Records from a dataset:
━━━━━━━━━━━━━━━━━━━━━━━━━━━━━━

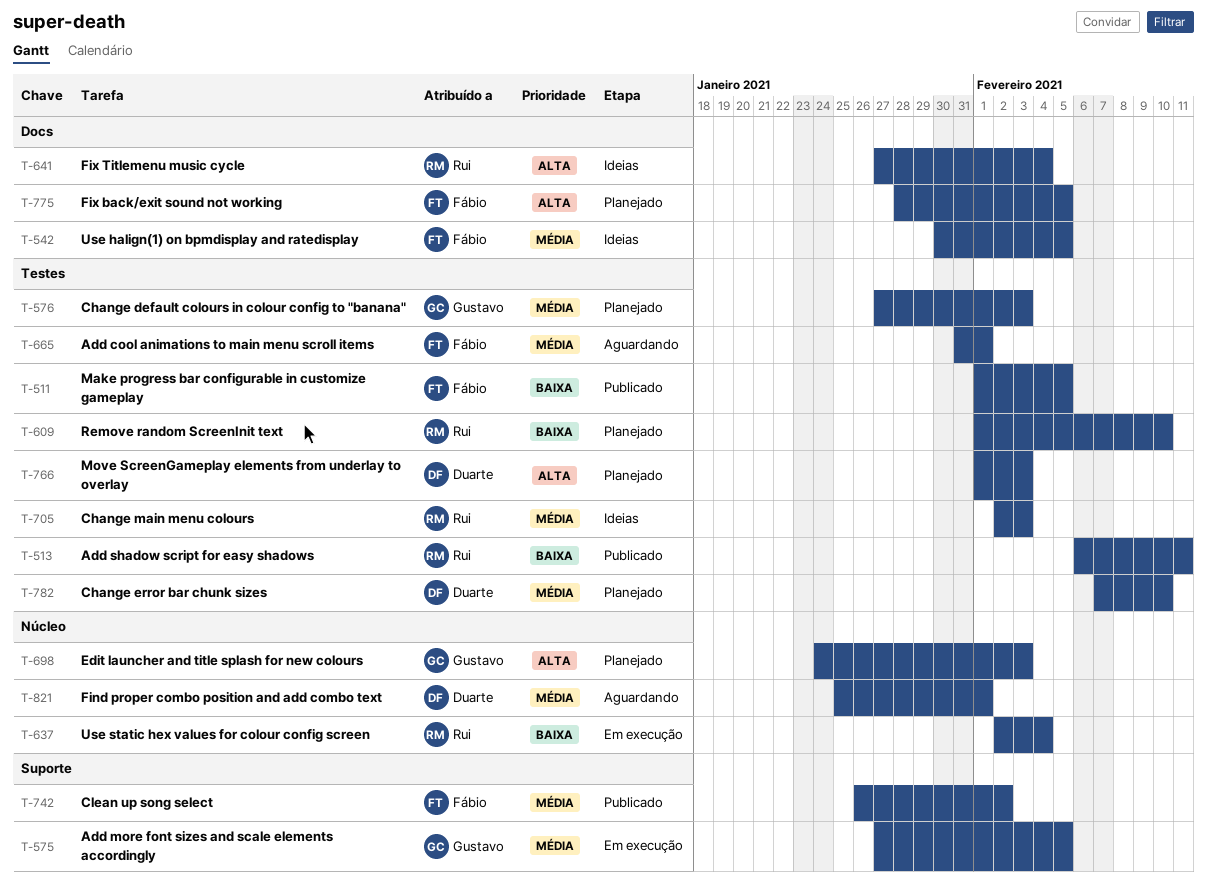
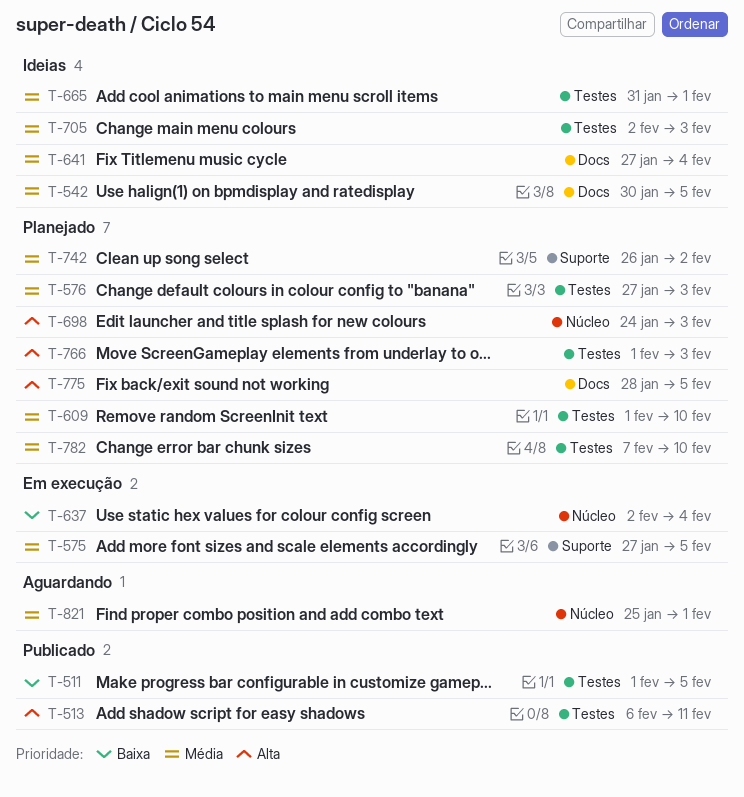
T-513, priority: Baixa -> Alta
T-609, priority: Baixa -> Média
T-641, priority: Alta -> Média
T-665, status: Aguardando -> Ideias
T-742, status: Publicado -> Planejado

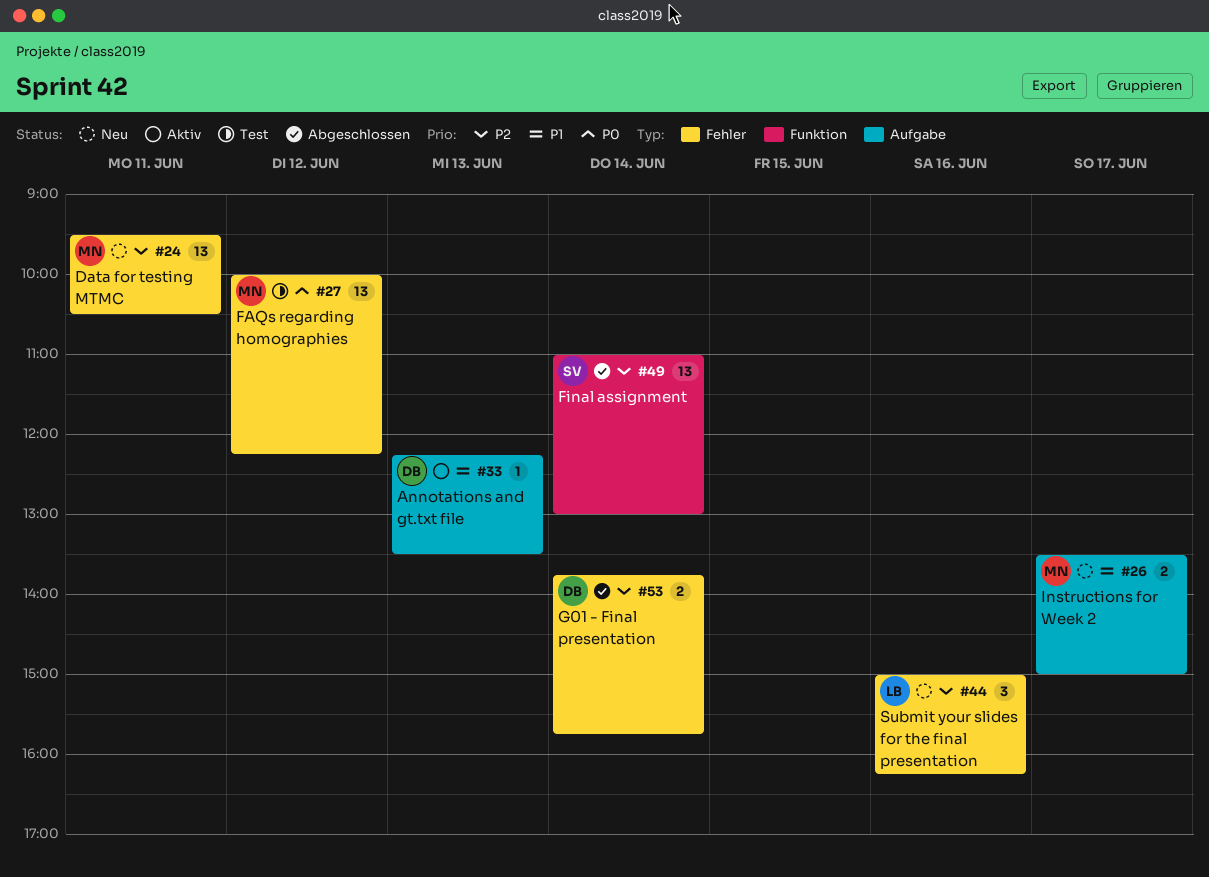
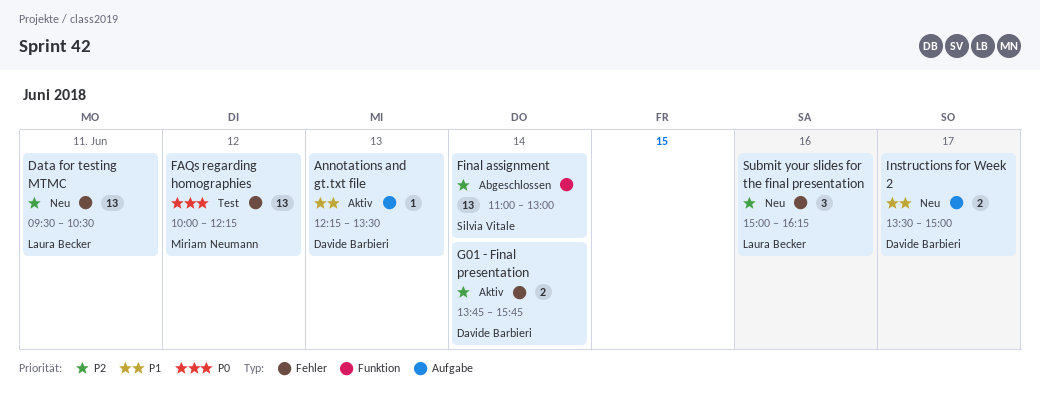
Data for testing MTMC, owner: Miriam Neumann -> Laura Becker
G01 - Final presentation, status: Abgeschlossen -> Aktiv
Instructions for Week 2, owner: Miriam Neumann -> Davide Barbieri

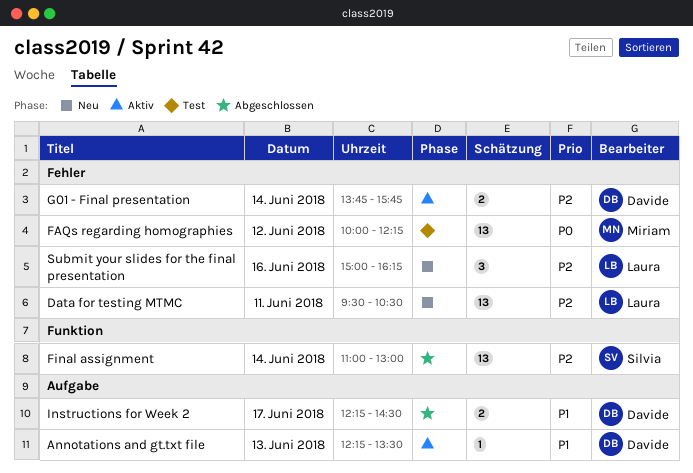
Instructions for Week 2, status: Neu -> Abgeschlossen
Instructions for Week 2, begins: 13:30 -> 12:15
Instructions for Week 2, ends: 15:00 -> 14:30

━━━━━━━━━━━━━━━━━━━━━━━━━━━━━━

Exercise objective —
Within the entries above, report how many lines contain the word "Instructions"; the figure is all that is wanted.

Answer below —
4